For buy-and-hold investors, rental properties did well in 2014, although gross rental return was down slightly compared to 2013 in the 586 counties surveyed by RealtyTrac.

"This year was not as good for buying rentals as last year," Blomquist said. "Last year, we had a 10 percent return because home prices went up, even though rents went up. Returns have slipped a bit because the cost of acquisition went up."

Still, Blomquist said he believes it is a good time to buy rental properties, because the dynamics of this market are right.

"We will see it flatten out because home prices are starting to flatten out as well. That will allow rents to catch up with home prices, which is good for buy-and-hold investors, but not as good for the flipper," Blomquist says.

Some Local Perspectives

Denver: William Bronchick, a best-selling real estate author, attorney and longtime investor, expects 2015 will be a good year in the Denver market for owning rental properties, but not as good for flippers.

"It's a great market for rentals, because people still can't get loans and there's so many renters," Bronchick said. "The lending market is tight, so there are more renters, so higher rental rates and lower vacancies make for a great rental market.

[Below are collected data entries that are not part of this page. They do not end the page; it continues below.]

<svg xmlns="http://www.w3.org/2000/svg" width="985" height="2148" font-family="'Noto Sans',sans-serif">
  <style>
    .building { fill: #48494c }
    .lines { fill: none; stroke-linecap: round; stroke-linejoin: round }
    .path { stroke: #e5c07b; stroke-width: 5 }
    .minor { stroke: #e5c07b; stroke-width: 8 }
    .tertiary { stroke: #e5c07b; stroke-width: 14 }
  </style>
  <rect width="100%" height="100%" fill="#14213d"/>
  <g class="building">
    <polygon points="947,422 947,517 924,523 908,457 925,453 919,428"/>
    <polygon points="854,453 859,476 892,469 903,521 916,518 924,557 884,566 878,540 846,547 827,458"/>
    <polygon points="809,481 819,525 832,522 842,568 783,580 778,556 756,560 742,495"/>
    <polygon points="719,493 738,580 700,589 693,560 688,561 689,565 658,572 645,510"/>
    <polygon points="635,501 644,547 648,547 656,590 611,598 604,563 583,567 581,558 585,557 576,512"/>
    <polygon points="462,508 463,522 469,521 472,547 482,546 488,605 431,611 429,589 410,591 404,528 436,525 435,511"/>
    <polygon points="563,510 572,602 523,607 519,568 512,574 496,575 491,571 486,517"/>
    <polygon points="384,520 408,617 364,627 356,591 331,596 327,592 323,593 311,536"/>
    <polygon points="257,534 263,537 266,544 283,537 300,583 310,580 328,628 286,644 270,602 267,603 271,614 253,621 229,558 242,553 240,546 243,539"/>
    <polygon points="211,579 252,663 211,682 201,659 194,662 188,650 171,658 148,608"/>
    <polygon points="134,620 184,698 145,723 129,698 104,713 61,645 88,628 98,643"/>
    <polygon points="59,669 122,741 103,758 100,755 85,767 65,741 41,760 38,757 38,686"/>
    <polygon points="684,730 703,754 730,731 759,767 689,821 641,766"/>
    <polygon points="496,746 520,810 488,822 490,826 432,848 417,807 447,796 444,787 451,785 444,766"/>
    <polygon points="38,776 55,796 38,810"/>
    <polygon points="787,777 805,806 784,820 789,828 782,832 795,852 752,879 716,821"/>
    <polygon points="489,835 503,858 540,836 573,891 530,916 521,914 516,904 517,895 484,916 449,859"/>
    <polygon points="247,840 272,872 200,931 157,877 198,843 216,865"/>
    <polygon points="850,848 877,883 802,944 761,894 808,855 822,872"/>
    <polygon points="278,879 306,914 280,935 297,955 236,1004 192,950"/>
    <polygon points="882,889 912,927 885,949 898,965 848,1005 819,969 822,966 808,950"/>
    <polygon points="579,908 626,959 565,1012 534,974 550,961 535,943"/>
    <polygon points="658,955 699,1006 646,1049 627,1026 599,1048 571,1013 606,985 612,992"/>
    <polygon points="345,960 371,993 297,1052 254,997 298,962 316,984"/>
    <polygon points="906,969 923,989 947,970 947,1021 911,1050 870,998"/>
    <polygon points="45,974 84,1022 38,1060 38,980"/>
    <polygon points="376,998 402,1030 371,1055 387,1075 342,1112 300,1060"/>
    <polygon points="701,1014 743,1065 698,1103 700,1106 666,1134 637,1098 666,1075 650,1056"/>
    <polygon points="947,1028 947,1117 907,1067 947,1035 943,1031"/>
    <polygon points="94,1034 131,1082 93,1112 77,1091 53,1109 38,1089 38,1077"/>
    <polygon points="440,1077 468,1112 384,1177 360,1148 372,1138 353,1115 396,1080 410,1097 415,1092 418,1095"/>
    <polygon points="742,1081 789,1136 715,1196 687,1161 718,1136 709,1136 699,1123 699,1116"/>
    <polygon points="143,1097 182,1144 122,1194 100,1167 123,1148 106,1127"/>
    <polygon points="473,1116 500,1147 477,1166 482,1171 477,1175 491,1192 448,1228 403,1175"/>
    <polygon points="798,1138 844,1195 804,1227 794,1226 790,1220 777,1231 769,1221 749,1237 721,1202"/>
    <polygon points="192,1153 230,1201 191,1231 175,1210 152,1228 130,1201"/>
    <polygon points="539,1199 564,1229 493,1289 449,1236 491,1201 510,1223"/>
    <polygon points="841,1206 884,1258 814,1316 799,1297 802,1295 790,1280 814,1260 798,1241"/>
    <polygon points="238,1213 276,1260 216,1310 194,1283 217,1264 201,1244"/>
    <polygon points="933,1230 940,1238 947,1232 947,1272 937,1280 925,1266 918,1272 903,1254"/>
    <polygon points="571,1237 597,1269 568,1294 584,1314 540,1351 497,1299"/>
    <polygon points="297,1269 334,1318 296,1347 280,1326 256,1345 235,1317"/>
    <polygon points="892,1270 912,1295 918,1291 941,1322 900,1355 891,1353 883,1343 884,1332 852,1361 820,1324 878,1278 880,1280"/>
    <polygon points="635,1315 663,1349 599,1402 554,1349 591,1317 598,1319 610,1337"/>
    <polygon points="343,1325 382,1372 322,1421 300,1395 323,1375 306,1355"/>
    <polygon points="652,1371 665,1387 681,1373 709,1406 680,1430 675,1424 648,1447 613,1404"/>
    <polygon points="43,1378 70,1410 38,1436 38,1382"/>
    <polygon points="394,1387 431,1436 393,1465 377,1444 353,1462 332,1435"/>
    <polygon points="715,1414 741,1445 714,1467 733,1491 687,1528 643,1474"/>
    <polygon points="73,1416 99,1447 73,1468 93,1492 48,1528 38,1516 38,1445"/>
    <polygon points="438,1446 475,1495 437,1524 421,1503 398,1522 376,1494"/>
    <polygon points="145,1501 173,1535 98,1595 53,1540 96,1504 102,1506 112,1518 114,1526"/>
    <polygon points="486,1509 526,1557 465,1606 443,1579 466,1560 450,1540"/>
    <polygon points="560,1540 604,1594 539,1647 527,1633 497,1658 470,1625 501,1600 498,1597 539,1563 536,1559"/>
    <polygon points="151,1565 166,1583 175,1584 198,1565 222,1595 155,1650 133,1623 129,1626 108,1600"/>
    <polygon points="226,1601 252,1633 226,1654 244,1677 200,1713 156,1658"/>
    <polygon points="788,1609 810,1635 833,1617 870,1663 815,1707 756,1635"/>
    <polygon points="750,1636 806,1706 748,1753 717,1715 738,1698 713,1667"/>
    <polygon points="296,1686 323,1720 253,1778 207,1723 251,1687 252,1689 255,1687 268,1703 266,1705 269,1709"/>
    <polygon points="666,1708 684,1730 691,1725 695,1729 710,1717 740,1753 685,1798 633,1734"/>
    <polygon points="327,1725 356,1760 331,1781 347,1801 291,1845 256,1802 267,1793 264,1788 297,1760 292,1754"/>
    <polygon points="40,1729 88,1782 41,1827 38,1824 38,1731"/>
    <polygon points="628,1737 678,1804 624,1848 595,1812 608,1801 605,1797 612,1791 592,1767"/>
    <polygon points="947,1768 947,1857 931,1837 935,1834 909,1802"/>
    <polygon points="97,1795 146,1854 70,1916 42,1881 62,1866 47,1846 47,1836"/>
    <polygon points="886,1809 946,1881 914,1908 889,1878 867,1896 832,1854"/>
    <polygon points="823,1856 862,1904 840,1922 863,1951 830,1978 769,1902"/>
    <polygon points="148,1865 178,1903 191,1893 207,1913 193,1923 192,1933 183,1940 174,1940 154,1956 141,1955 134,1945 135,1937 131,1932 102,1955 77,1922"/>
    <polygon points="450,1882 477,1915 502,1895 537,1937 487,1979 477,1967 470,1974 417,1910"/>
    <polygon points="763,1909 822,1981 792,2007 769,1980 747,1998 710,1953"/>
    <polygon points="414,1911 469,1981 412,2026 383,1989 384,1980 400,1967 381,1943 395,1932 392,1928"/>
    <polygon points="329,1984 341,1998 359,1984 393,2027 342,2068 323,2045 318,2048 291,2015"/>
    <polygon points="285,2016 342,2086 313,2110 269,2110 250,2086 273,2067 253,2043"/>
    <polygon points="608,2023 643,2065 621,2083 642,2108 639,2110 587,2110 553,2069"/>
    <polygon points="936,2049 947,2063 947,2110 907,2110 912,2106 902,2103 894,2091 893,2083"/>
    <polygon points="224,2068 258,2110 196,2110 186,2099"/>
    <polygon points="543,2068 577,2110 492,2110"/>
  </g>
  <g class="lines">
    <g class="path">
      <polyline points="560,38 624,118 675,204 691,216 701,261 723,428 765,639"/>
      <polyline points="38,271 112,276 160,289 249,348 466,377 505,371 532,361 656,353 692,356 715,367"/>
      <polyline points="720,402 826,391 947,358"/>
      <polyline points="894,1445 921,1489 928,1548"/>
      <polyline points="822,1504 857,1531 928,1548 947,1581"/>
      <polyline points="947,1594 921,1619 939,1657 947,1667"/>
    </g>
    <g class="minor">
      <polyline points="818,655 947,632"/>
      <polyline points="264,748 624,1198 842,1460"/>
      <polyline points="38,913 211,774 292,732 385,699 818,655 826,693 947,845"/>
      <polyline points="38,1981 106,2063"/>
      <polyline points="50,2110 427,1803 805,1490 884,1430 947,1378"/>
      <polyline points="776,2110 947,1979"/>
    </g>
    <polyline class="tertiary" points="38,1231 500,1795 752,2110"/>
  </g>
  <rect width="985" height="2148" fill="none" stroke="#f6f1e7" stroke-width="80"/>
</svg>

On (the) other hand, inventory is low, so if you can get your hands on a good motivated property, then you're good for a flip."

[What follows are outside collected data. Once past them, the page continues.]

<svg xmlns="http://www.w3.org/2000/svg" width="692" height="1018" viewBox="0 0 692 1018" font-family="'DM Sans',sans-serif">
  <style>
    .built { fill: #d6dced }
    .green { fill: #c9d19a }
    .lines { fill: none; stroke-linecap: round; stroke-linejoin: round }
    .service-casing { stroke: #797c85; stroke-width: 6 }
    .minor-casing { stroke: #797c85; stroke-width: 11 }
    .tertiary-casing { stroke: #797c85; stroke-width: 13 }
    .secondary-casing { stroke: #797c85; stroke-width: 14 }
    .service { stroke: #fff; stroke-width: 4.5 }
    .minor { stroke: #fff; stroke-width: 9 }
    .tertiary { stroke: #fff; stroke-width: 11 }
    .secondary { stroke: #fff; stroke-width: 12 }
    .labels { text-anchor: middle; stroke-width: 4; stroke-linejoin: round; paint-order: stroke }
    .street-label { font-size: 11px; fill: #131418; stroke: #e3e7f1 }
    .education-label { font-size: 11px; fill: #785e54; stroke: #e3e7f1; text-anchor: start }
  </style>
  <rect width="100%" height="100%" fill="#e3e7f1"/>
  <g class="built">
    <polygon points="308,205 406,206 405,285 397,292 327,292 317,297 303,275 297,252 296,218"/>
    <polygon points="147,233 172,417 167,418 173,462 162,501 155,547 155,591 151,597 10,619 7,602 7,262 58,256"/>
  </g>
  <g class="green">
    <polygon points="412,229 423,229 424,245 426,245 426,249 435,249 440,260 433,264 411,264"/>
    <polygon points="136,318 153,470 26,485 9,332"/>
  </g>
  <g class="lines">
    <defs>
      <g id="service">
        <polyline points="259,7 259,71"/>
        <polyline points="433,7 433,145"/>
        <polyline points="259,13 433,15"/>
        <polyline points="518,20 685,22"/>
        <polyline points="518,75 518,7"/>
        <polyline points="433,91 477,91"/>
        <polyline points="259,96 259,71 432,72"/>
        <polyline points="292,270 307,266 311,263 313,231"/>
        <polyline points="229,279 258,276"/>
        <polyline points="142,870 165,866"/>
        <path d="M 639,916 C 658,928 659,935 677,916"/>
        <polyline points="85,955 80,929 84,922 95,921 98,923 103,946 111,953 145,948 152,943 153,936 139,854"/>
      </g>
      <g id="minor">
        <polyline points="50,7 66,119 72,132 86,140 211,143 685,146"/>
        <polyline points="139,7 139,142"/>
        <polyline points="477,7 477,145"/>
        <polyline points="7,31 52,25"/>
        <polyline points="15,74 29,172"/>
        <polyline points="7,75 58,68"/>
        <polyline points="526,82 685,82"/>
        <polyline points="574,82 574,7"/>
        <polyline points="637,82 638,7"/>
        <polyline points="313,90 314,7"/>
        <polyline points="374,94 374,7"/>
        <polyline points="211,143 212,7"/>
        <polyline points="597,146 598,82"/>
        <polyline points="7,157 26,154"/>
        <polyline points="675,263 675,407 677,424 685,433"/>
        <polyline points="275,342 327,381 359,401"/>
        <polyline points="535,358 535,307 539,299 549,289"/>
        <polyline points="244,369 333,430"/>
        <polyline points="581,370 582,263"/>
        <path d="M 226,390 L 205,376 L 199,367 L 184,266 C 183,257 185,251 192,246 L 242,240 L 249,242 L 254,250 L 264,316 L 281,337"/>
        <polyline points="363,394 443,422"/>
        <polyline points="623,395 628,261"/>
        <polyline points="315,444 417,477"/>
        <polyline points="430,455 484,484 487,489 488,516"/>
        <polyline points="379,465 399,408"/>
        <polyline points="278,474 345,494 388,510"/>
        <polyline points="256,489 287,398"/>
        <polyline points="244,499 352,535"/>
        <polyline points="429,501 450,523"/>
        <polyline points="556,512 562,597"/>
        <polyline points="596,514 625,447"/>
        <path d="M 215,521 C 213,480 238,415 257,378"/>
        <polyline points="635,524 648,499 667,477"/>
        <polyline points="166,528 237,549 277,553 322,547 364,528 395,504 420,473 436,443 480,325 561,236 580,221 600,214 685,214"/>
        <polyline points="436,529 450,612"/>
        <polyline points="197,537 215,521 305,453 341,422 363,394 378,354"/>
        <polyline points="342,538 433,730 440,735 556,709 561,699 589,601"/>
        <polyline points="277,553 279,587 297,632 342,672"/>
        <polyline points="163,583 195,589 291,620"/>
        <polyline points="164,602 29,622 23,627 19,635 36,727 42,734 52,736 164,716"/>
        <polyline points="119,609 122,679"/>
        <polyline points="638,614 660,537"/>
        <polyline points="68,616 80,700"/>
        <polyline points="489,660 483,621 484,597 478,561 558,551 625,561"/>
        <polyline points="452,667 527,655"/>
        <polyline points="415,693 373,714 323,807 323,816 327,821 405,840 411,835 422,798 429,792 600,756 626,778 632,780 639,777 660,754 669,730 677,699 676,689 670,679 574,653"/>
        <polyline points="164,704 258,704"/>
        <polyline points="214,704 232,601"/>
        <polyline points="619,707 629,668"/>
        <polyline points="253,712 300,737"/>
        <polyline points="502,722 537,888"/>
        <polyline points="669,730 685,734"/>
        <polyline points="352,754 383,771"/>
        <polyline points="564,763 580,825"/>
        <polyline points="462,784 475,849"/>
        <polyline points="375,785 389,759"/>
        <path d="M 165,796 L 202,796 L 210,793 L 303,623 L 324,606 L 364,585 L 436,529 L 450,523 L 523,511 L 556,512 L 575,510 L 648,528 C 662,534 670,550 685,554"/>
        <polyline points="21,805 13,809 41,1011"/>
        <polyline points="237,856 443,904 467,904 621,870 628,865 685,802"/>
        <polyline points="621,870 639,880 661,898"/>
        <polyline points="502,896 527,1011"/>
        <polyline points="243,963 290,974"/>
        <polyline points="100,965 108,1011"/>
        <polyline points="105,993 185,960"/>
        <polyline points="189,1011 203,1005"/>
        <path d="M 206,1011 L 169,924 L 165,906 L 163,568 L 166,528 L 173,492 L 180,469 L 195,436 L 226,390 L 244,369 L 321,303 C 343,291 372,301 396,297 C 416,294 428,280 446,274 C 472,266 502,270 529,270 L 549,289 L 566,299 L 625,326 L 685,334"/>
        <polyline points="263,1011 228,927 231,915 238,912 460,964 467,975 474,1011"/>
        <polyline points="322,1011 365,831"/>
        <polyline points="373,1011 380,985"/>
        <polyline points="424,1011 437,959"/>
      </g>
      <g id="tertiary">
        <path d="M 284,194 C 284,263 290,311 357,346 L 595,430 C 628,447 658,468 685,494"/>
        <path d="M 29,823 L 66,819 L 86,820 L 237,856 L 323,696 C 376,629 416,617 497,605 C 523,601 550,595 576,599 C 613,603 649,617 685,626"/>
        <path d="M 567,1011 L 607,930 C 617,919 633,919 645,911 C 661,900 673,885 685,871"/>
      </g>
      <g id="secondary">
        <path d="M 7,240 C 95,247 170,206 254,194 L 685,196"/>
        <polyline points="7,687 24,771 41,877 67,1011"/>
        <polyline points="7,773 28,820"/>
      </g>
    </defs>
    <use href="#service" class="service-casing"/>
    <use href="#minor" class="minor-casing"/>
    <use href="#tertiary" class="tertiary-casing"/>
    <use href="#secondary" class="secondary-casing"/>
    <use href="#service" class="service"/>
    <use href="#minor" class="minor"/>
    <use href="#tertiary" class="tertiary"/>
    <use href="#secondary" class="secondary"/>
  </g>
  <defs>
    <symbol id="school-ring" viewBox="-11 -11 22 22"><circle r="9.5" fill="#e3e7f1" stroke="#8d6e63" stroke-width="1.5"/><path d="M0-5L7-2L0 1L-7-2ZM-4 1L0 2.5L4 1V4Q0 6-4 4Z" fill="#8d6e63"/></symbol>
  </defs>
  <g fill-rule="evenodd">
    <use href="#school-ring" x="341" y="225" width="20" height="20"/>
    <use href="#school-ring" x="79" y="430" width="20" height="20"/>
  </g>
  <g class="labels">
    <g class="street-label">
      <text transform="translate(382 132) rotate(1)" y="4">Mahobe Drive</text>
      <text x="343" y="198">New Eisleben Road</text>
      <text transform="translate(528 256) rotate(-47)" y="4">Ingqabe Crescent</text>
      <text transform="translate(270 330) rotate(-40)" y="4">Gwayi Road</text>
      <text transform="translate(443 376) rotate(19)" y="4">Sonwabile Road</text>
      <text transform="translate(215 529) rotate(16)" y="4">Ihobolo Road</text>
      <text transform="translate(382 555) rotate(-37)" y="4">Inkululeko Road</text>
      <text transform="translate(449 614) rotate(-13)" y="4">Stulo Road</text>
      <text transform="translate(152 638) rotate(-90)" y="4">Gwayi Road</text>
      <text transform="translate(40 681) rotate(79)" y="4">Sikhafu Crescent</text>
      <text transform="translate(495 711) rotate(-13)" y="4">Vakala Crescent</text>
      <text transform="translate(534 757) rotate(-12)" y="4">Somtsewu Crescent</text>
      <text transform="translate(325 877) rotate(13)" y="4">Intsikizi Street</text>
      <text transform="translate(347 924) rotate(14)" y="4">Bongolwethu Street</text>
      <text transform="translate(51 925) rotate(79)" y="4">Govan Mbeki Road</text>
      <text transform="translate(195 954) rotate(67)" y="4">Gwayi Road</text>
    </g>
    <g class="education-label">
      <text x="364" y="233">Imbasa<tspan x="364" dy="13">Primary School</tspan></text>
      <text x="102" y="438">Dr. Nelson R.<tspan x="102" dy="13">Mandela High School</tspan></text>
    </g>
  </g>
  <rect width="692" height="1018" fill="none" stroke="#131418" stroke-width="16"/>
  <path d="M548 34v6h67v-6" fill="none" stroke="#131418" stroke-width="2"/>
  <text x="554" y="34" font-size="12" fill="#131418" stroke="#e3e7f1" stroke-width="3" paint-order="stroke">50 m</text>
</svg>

The Southeast: Investor and trainer Larry Goins, working in North Carolina and South Carolina, said market conditions in those states are good for both flippers and rental property owners.

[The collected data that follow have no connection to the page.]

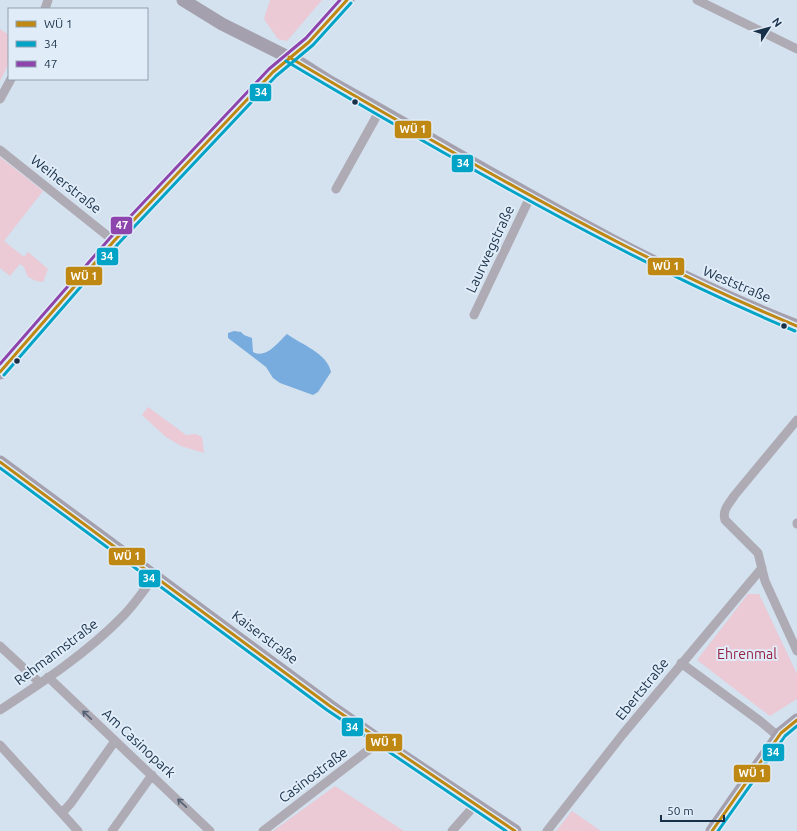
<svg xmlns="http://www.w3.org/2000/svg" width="797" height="831" font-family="Ubuntu,sans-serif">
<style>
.green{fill:#ebc9d5}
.water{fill:#78acde}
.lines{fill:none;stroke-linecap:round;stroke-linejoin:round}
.street{stroke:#aeabb5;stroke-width:9}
.secondary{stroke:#a4a0ad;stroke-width:13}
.primary{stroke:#a6a4b2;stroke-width:15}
.bus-1-casing{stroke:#e0ecf8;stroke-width:6}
.bus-2-casing{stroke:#e0ecf8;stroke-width:6}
.bus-3-casing{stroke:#e0ecf8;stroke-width:6}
.bus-1{stroke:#bf8812;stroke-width:3}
.bus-2{stroke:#01a3c7;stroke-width:3}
.bus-3{stroke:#8e44ad;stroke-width:3}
.oneway{stroke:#546174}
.bus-dot{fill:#183048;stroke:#e0ecf8;stroke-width:1.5}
.labels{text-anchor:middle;stroke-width:4;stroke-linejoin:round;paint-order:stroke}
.street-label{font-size:14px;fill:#183048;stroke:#e0ecf8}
.park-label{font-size:14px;fill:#952242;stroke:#e0ecf8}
.line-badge{stroke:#e0ecf8;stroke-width:1.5}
.badge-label{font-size:11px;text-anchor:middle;font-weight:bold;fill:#fff}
</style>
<rect width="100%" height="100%" fill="#d4e1ee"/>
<path class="green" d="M270,0H322L287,41L278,39L264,19Z
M0,29L9,35V63L0,81Z
M0,157L43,191L4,241L24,257L28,252L48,269L43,282L36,281L28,277L24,267L20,264L10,276L0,268Z
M148,407L186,435L196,434L202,437L204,453L181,446L166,437L142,415Z
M748,594H759L797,674V699L770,716L697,660Z
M335,786L404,831H273Z
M572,811L601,831H556Z"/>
<path class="water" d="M234,331L241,332L244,335L252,338L253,352C267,359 278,342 287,334C302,345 327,353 331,372L318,392L313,395L280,383L273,378L266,367L228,338V333Z"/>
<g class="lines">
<path class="street" d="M697,0L797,49
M45,9L48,0
M0,99L11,79
M0,150L114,241
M336,189L380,110
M474,315L531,195
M797,420L734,496C729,504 722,510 725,520L758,553L765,581L797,651
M797,524V523
M0,646L40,683
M681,663L760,721L779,737
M48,677L210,831
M0,710C43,682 87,653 123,616C135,604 145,589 155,575
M0,745L78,831
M62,813L71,803L115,741
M112,831L152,775
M263,831L380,741
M452,831L475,805
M547,831L623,734L762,568"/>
<path class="secondary" d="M183,0L222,24L300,63L330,82C484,168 633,262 797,326
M0,462L330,706L380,741L515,831
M712,831L781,733L797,720"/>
<path class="primary" d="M0,372L114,241L273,72L309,42L347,0"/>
<defs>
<path id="bus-1" d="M289,57C342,89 395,119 449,150C562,214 676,276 797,326
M0,372L114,241L273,72L309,42L347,0
M0,462L330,706L515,831
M712,831L781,733L797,720"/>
<path id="bus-2" d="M286,61C339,93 392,123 446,154C560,219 674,280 795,331
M4,375L118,244L276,76L313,45L351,3
M0,468L327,710L506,831
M718,831L785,736L797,726"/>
<path id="bus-3" d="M0,364L110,238L269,69L306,38L340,0"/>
</defs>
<use href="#bus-1" class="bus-1-casing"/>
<use href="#bus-2" class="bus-2-casing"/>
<use href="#bus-3" class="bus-3-casing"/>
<use href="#bus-1" class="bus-1"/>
<use href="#bus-2" class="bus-2"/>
<use href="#bus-3" class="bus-3"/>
</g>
<defs><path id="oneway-shaft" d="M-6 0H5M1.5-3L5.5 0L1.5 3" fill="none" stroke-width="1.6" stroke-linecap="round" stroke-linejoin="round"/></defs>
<g class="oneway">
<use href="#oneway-shaft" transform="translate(87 715) rotate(-137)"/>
<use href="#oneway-shaft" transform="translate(182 803) rotate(-137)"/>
</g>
<g class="bus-dot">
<circle cx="355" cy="102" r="3.5"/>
<circle cx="784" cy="326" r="3.5"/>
<circle cx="17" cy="361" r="3.5"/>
</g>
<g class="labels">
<g class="street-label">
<text transform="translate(66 184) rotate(38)" y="5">Weiherstraße</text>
<text transform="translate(490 249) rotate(-65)" y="5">Laurwegstraße</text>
<text transform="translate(737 284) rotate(23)" y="5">Weststraße</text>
<text transform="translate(265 637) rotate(37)" y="5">Kaiserstraße</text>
<text transform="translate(56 652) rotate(-37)" y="5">Rehmannstraße</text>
<text transform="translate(642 689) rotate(-51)" y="5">Ebertstraße</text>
<text transform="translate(139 743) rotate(43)" y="5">Am Casinopark</text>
<text transform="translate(313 775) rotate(-37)" y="5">Casinostraße</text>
</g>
<g class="park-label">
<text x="747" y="659">Ehrenmal</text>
</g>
</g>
<g class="line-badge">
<rect x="249" y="83" width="23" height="19" rx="4" fill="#01a3c7"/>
<rect x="394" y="120" width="38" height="19" rx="4" fill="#bf8812"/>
<rect x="451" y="154" width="23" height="19" rx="4" fill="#01a3c7"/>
<rect x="110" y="216" width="23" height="19" rx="4" fill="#8e44ad"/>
<rect x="96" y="247" width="23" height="19" rx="4" fill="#01a3c7"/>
<rect x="647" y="257" width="38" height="19" rx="4" fill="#bf8812"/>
<rect x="65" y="266" width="38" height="20" rx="4" fill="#bf8812"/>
<rect x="108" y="547" width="38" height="19" rx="4" fill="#bf8812"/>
<rect x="138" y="569" width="23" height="19" rx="4" fill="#01a3c7"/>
<rect x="341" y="717" width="23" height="20" rx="4" fill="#01a3c7"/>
<rect x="365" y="733" width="38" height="19" rx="4" fill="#bf8812"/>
<rect x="762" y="743" width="23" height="19" rx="4" fill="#01a3c7"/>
<rect x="733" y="764" width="38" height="19" rx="4" fill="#bf8812"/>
</g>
<g class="badge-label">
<text x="261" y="96">34</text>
<text x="413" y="133">WÜ 1</text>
<text x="463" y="167">34</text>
<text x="122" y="229">47</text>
<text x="107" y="260">34</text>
<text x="666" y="270">WÜ 1</text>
<text x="84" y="280">WÜ 1</text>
<text x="127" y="560">WÜ 1</text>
<text x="149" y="582">34</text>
<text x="352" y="731">34</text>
<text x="384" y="746">WÜ 1</text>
<text x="773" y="756">34</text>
<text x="752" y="777">WÜ 1</text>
</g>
<rect x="8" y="8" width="140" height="72" fill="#e0ecf8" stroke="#90a1b2"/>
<rect x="16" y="21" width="20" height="6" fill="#bf8812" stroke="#90a1b2"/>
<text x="44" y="28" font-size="12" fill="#183048">WÜ 1</text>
<rect x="16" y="41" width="20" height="6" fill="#01a3c7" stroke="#90a1b2"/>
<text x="44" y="48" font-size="12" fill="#183048">34</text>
<rect x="16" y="61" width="20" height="6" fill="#8e44ad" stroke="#90a1b2"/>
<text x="44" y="68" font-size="12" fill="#183048">47</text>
<g transform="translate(769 28) rotate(54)" stroke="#e0ecf8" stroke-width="3" paint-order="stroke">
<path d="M0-3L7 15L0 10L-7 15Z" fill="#183048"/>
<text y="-6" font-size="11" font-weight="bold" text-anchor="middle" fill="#183048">N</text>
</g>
<path d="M661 815v6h63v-6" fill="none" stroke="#183048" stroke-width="2"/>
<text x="667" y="815" font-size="12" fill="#183048" stroke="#e0ecf8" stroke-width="3" paint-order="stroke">50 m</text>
</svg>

"There are deals to be had, but you have to work harder to get them," Goins said. "I like to buy lower-priced houses and rent them or do lease options or seller financing."

Andy Heller, a real estate investor and trainer who has specialized in the Atlanta market for decades, said that since the market crash, a buy-and-hold strategy has made more sense, because investors could buy property very inexpensively.

"Most of the country has settled into a more normal appreciation, especially in the last six months or so," Heller said. "Allowing for the fact that we're in a time of normal appreciation, what strategy is the best? Both. We don't have an overheated market and we don't have a collapsing market."

Phoenix: In the Phoenix area, supply-and-demand economics will dictate the right investment strategy in 2015.

"The Greater Phoenix market has been in low supply and low demand for 15 months now," said Alan Langston, executive director of the Arizona Real Estate Investors Association. "We're not sure that's going to change anytime soon. Our market's been stagnant for a long time, but that doesn't mean real estate investing has been bad. It's been different."

Langston said he believes investors will continue to be successful, whether they are rehabbing and flipping houses, or holding onto rentals -- but they will have to approach the business differently than they did before.

"If you know what you're doing as a real estate investor, you're going to adjust what you need to adjust so you do well on your property," Langston said. "If you're an informed investor, you're going to be fine."

Investor Activity Varies

Auction.com, the online real estate marketplace, recently released survey data collected from investors bidding on properties across the country, which confirmed that buying property to hold and rent is currently favored over flipping nationwide. However, investor intent varies considerably between online and offline investors, regions, and property prices.

The study showed that purchasing property to rent is more prevalent in the Midwest and South, while there appears to be a higher propensity for flipping in the Northeast. The flip-versus-rent split is nearly even in the West, with a very slight preference toward renting.

"Real estate investors appear more likely to flip a property in those regions where home values are higher," said Rick Sharga, executive vice president of Auction.com. "Higher prices can translate to a faster and potentially more significant short-term return on investment. The hold-and-rent strategy seems most popular in markets where home prices are lower, allowing investors to charge a more competitive monthly rental rate and still produce reasonable returns over an extended period of time."